Directories excluded in robots.txt still being indexed

Post by **mark** » Tue Nov 27, 2001 12:07 pm

Yes, webinator . See http://www.thunderstone.com/site/webina ... de110.html

That won't help if there's extraneous trailing space though. You should load the file into notepad, delete the trailing spaces, then save it.

vallinem · Post by **vallinem** » Tue Nov 27, 2001 1:24 pm

Good news and bad news:

1) Good news: when I added the Webinator user agent to robots.txt, the indexer started recognizing the file (although it listed the exclusions twice, presumably because they were all listed under Webinator and also under *)

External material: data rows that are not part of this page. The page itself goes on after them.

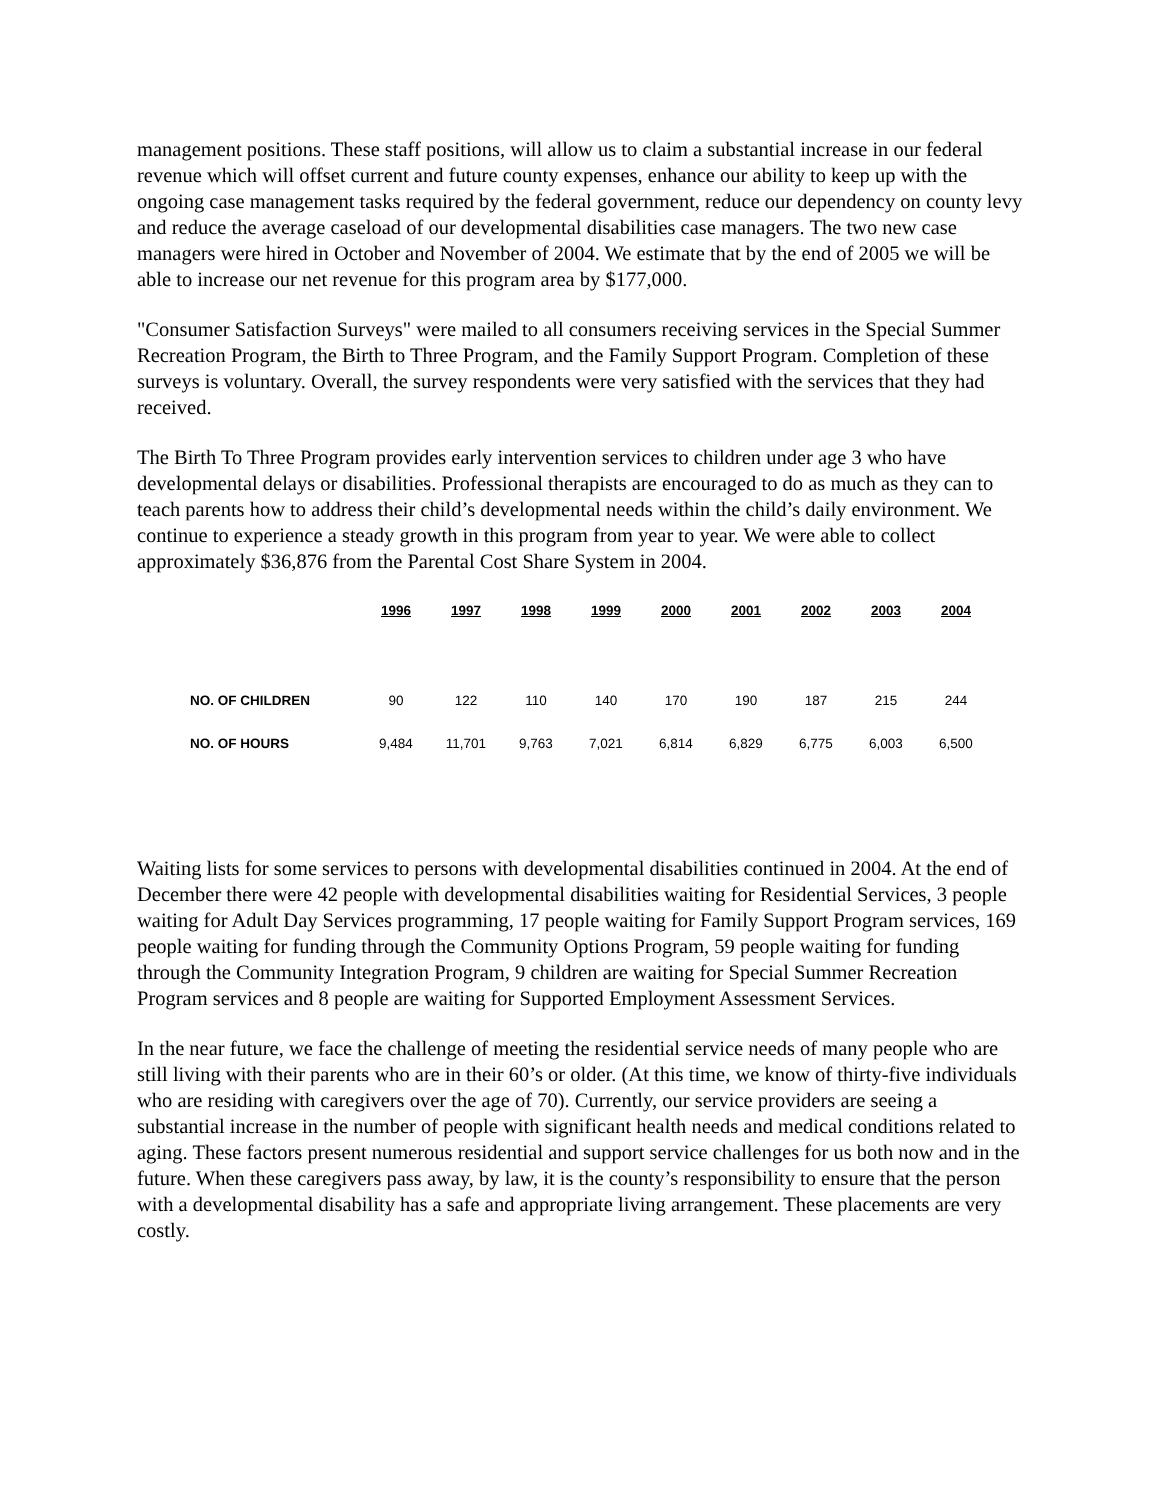management positions. These staff positions, will allow us to claim a substantial increase in our federal revenue which will offset current and future county expenses, enhance our ability to keep up with the ongoing case management tasks required by the federal government, reduce our dependency on county levy and reduce the average caseload of our developmental disabilities case managers. The two new case managers were hired in October and November of 2004. We estimate that by the end of 2005 we will be able to increase our net revenue for this program area by $177,000.
"Consumer Satisfaction Surveys" were mailed to all consumers receiving services in the Special Summer Recreation Program, the Birth to Three Program, and the Family Support Program. Completion of these surveys is voluntary. Overall, the survey respondents were very satisfied with the services that they had received.
The Birth To Three Program provides early intervention services to children under age 3 who have developmental delays or disabilities. Professional therapists are encouraged to do as much as they can to teach parents how to address their child’s developmental needs within the child’s daily environment. We continue to experience a steady growth in this program from year to year. We were able to collect approximately $36,876 from the Parental Cost Share System in 2004.
| | 1996 | 1997 | 1998 | 1999 | 2000 | 2001 | 2002 | 2003 | 2004 |
| --- | --- | --- | --- | --- | --- | --- | --- | --- | --- |
| NO. OF CHILDREN | 90 | 122 | 110 | 140 | 170 | 190 | 187 | 215 | 244 |
| NO. OF HOURS | 9,484 | 11,701 | 9,763 | 7,021 | 6,814 | 6,829 | 6,775 | 6,003 | 6,500 |
Waiting lists for some services to persons with developmental disabilities continued in 2004. At the end of December there were 42 people with developmental disabilities waiting for Residential Services, 3 people waiting for Adult Day Services programming, 17 people waiting for Family Support Program services, 169 people waiting for funding through the Community Options Program, 59 people waiting for funding through the Community Integration Program, 9 children are waiting for Special Summer Recreation Program services and 8 people are waiting for Supported Employment Assessment Services.
In the near future, we face the challenge of meeting the residential service needs of many people who are still living with their parents who are in their 60’s or older. (At this time, we know of thirty-five individuals who are residing with caregivers over the age of 70). Currently, our service providers are seeing a substantial increase in the number of people with significant health needs and medical conditions related to aging. These factors present numerous residential and support service challenges for us both now and in the future. When these caregivers pass away, by law, it is the county’s responsibility to ensure that the person with a developmental disability has a safe and appropriate living arrangement. These placements are very costly.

2) Bad news: Even with the exclusions listed, the walk is still indexing directories that shouldn't be indexed. I do notice that there's a case difference - both the file name & the link name (on our Web pages) are in mixed case (I realize that was poor planning on our part) but the error message shows in lower case.

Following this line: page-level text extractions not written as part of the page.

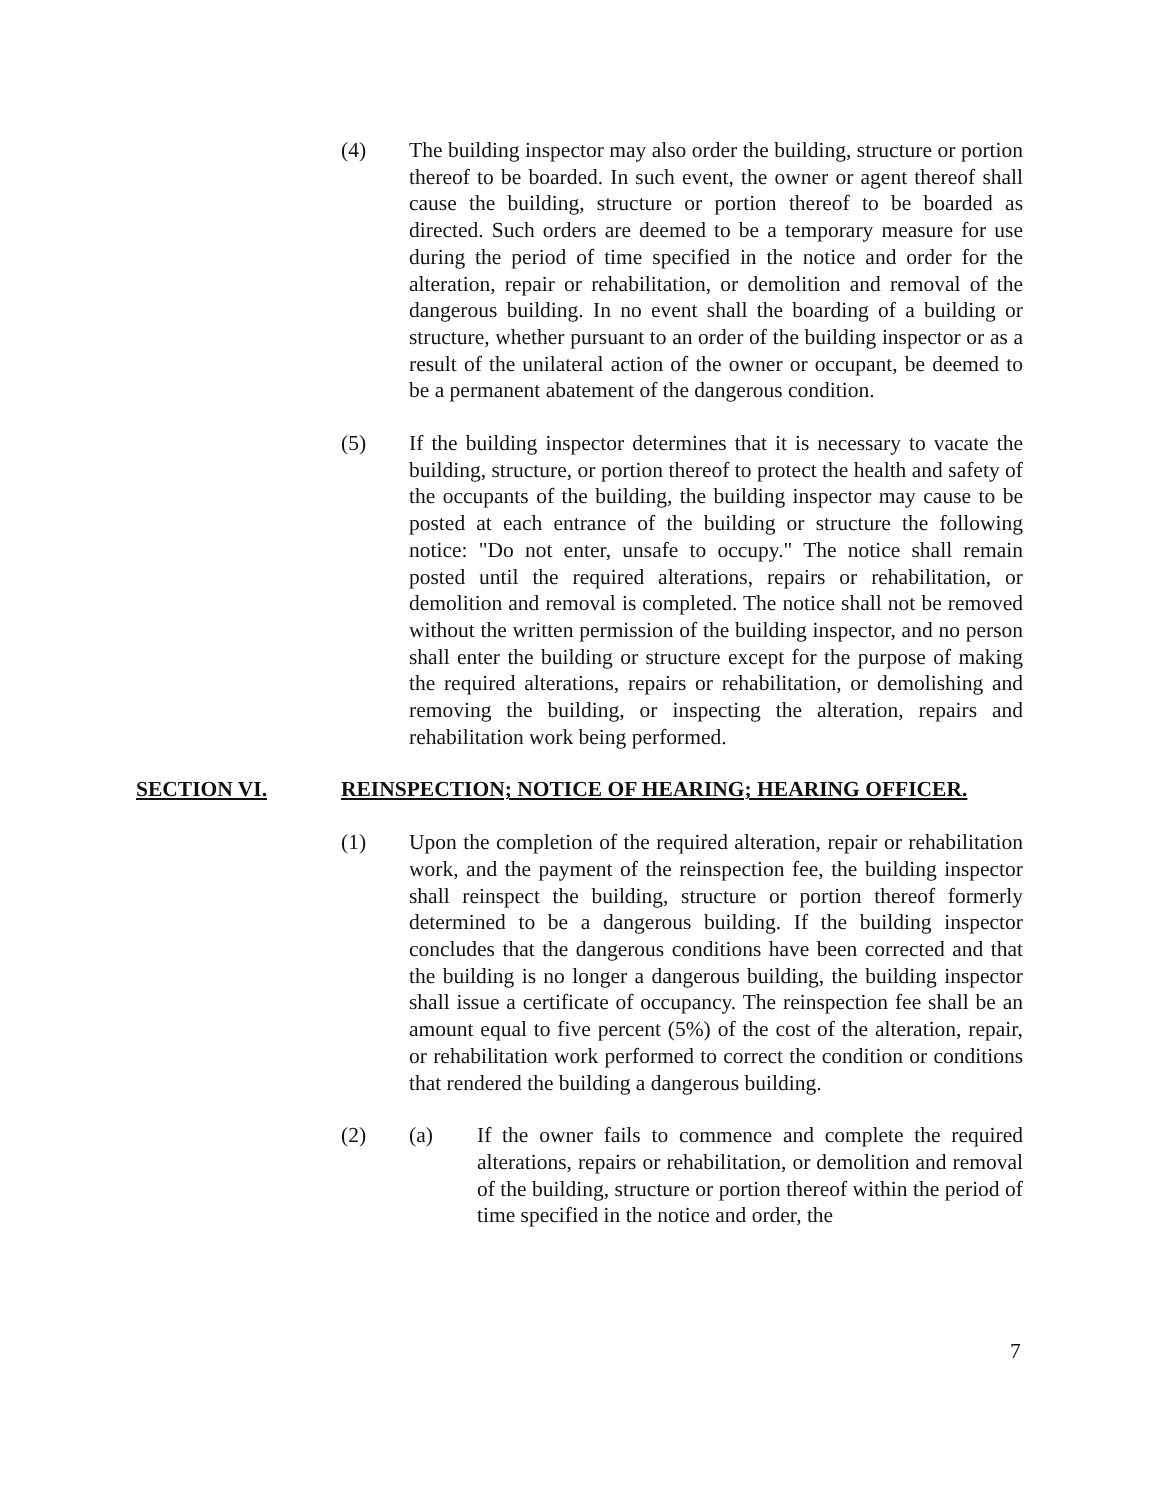(4) The building inspector may also order the building, structure or portion thereof to be boarded. In such event, the owner or agent thereof shall cause the building, structure or portion thereof to be boarded as directed. Such orders are deemed to be a temporary measure for use during the period of time specified in the notice and order for the alteration, repair or rehabilitation, or demolition and removal of the dangerous building. In no event shall the boarding of a building or structure, whether pursuant to an order of the building inspector or as a result of the unilateral action of the owner or occupant, be deemed to be a permanent abatement of the dangerous condition.
(5) If the building inspector determines that it is necessary to vacate the building, structure, or portion thereof to protect the health and safety of the occupants of the building, the building inspector may cause to be posted at each entrance of the building or structure the following notice: "Do not enter, unsafe to occupy." The notice shall remain posted until the required alterations, repairs or rehabilitation, or demolition and removal is completed. The notice shall not be removed without the written permission of the building inspector, and no person shall enter the building or structure except for the purpose of making the required alterations, repairs or rehabilitation, or demolishing and removing the building, or inspecting the alteration, repairs and rehabilitation work being performed.
SECTION VI. REINSPECTION; NOTICE OF HEARING; HEARING OFFICER.
(1) Upon the completion of the required alteration, repair or rehabilitation work, and the payment of the reinspection fee, the building inspector shall reinspect the building, structure or portion thereof formerly determined to be a dangerous building. If the building inspector concludes that the dangerous conditions have been corrected and that the building is no longer a dangerous building, the building inspector shall issue a certificate of occupancy. The reinspection fee shall be an amount equal to five percent (5%) of the cost of the alteration, repair, or rehabilitation work performed to correct the condition or conditions that rendered the building a dangerous building.
(2) (a) If the owner fails to commence and complete the required alterations, repairs or rehabilitation, or demolition and removal of the building, structure or portion thereof within the period of time specified in the notice and order, the
7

Here's what the walk shows:

started 1 (932) on http://countynet/
robots.txt excludes the following prefixes:
http://countynet/apps/bps2001/
<others, not relevant>
http://countynet/misc/Grants/AerialImages/
http://countynet/misc/Grants/KernDataDemog/
<others, not relevant>
http://countynet/NTAdmin/
http://countynet/Webinator/

156 pages fetched (12,233,748 bytes) from http://countynet/
11 errors
5 duplicate pages
<SNIP>
The link : http://countynet/misc/grants/kerndatademog/kern data p5.htm
Had this error: Invalid url: spaces translated to %20 for retry

I tried adding

/misc/grants/kerndatademog/

in the exclusions, and it showed as same on the walk report, but the above error still came up. The weird thing is that that kerndatademog directory has about 30 files in it (with the embedded spaces in the filename), and only 3 - 4 are erroring.

Also, when I listed URL's for the walk, this was included:

http://countynet/misc/grants/KernDataDe ... ocator.asp

P.S. On the plus side, problem seems to only affect this directory - other directories that were listed in the exclusions are now being excluded.

Post by **mark** » Tue Nov 27, 2001 3:01 pm

Case doesn't matter for the exclusions. You'll probably want to be using the "ignore case" flag to handle the inconsistent naming.

Make sure you don't have any extra spaces on the exclusion line.